Aim of the exercise: Word for word, give the records again, dropping any picture they hold.

Entries supplied:
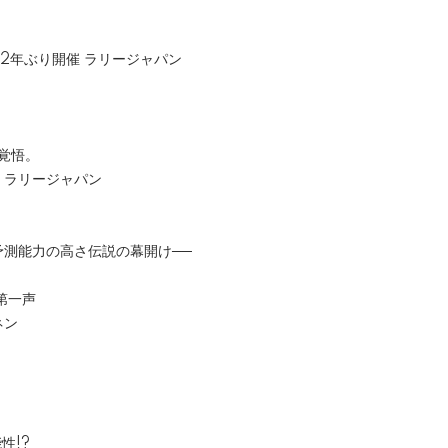
ざ日本 12年ぶり開催 ラリージャパン
る覚悟。
、ラリージャパン
！
予測能力の高さ伝説の幕開け──
の第一声
ネン
性!?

Your response:
ざ日本 12年ぶり開催 ラリージャパン
る覚悟。
、ラリージャパン
！
予測能力の高さ伝説の幕開け──
の第一声
ネン
性!?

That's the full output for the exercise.